* **What you have to do**: Each line of the data below containing "weighted" needs to be listed.

* **Records for processing**:
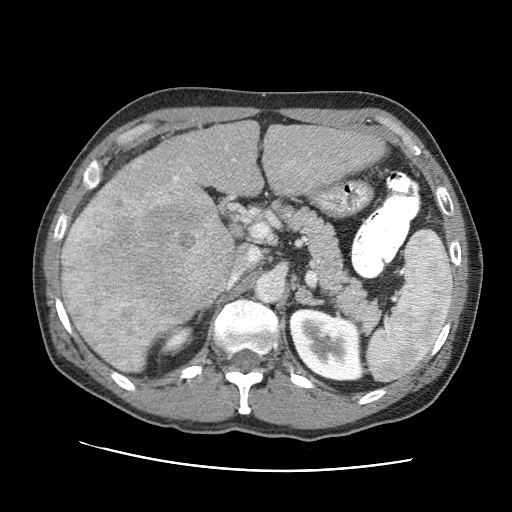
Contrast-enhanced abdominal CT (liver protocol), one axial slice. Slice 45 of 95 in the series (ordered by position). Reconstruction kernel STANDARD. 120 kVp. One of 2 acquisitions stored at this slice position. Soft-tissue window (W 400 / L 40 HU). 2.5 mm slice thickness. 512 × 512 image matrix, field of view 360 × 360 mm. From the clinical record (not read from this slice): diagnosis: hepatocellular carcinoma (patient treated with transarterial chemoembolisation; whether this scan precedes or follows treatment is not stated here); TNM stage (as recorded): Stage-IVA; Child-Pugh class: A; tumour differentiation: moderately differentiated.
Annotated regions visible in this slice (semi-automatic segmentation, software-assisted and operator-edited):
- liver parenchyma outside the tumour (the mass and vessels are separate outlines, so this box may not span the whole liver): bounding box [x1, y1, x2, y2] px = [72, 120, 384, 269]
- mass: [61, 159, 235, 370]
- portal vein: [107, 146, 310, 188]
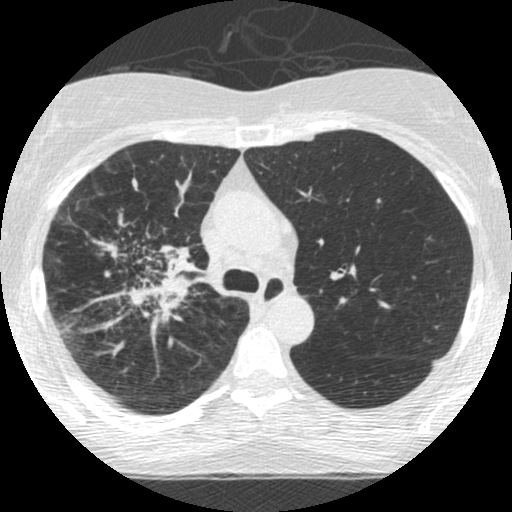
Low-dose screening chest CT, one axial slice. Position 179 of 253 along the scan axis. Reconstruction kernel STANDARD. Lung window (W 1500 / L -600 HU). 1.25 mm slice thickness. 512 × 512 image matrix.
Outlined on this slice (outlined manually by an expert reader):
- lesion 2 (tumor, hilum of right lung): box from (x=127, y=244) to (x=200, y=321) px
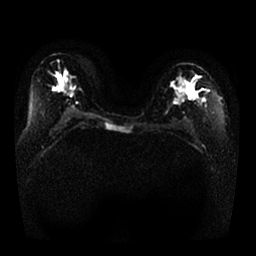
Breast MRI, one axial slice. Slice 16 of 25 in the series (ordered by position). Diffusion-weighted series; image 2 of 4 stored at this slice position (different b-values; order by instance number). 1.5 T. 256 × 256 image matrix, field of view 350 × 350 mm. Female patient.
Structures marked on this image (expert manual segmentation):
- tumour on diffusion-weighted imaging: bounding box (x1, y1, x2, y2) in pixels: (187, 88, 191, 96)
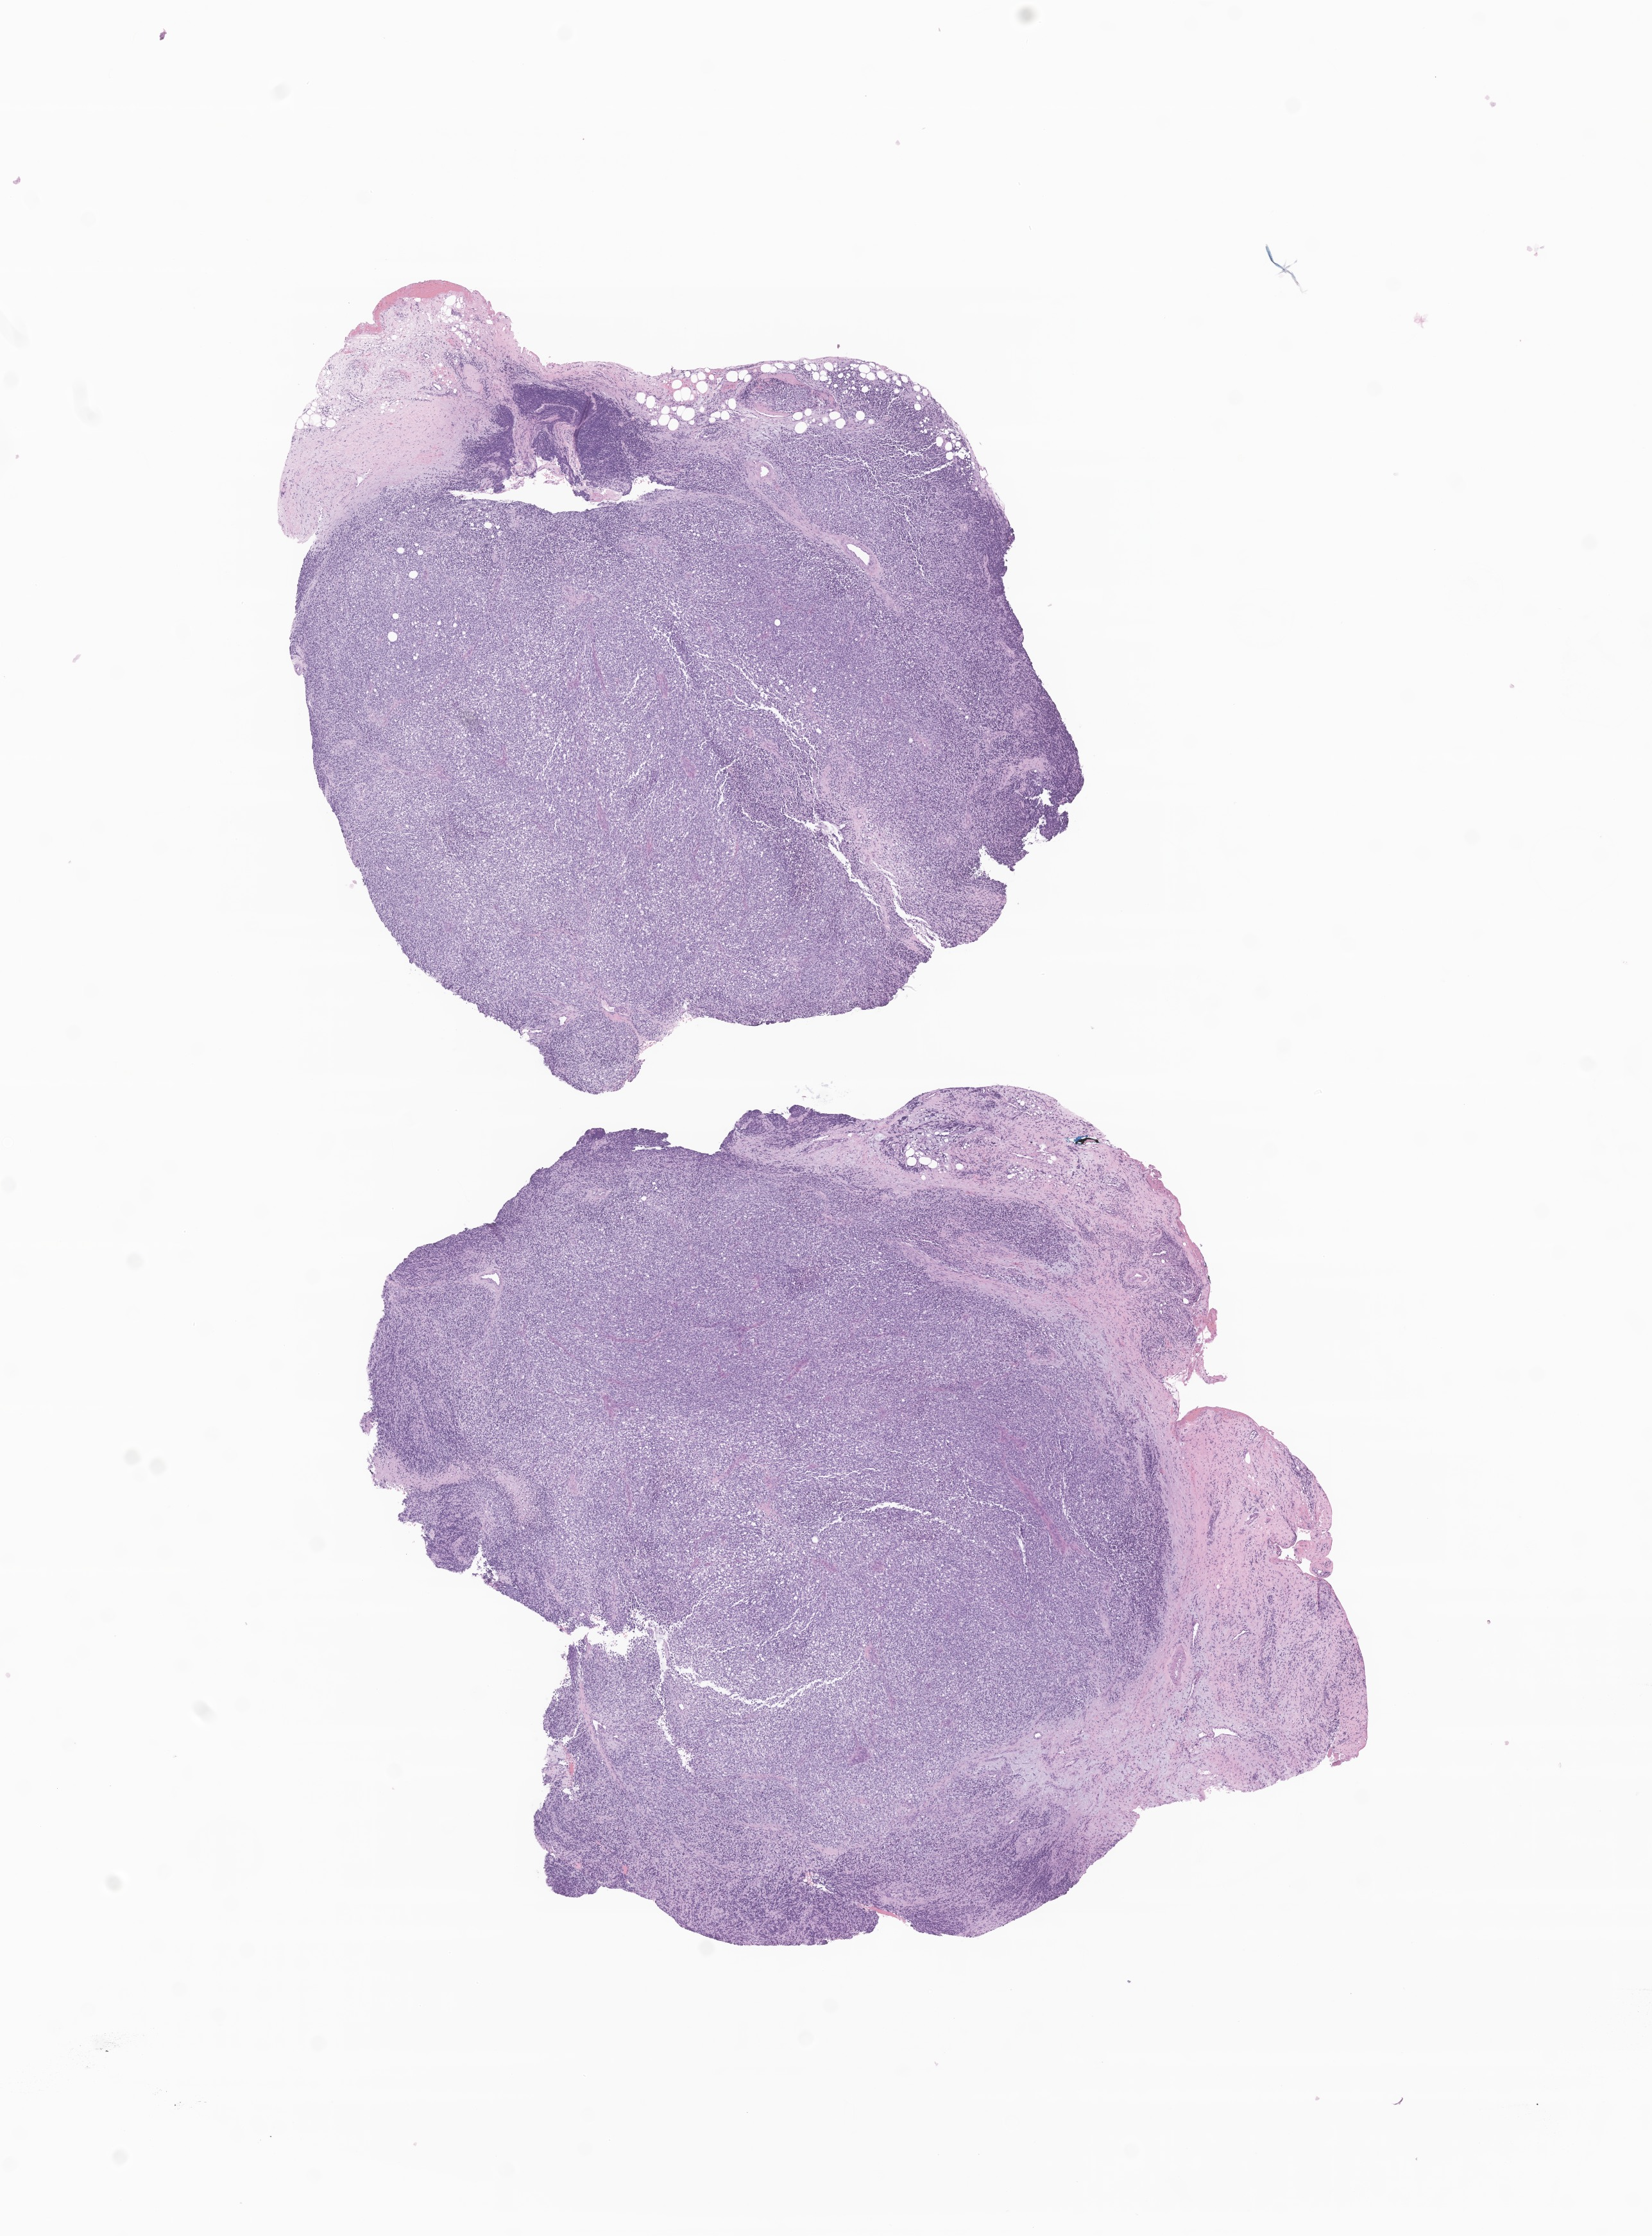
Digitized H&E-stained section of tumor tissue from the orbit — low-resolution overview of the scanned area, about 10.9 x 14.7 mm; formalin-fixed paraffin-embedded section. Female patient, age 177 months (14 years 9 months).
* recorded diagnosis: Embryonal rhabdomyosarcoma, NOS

* **Solution below**:
Breast MRI, one axial slice. Slice 16 of 25 in the series (ordered by position). Diffusion-weighted series; image 2 of 4 stored at this slice position (different b-values; order by instance number). 1.5 T. 256 × 256 image matrix, field of view 350 × 350 mm. Female patient.
- tumour on diffusion-weighted imaging: bounding box (x1, y1, x2, y2) in pixels: (187, 88, 191, 96)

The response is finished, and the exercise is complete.